TO DO:
Only the number is wanted: count the lines in the data with "experimental" in them.

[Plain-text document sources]
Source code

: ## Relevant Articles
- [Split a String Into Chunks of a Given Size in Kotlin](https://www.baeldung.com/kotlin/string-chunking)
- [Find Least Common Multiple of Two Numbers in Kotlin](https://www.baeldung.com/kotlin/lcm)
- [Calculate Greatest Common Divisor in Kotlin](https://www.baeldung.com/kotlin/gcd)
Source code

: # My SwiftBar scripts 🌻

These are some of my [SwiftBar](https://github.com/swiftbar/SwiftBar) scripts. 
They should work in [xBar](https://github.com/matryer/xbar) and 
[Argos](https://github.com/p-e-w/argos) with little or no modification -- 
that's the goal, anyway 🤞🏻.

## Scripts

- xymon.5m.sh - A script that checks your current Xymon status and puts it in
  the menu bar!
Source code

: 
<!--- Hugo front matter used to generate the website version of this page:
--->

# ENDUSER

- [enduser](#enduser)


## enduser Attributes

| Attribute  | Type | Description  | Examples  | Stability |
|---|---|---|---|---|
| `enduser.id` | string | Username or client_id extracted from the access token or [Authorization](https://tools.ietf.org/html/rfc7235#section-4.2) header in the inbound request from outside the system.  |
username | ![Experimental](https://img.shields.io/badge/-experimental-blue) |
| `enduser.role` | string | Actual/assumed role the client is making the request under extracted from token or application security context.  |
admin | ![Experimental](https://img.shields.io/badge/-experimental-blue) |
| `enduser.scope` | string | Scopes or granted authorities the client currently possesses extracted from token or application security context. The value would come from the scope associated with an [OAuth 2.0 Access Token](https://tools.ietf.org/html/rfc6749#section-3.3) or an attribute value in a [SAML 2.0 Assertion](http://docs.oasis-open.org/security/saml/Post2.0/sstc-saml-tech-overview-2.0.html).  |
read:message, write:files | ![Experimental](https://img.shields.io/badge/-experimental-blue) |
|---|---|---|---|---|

RESULT FOR THIS EXERCISE:
3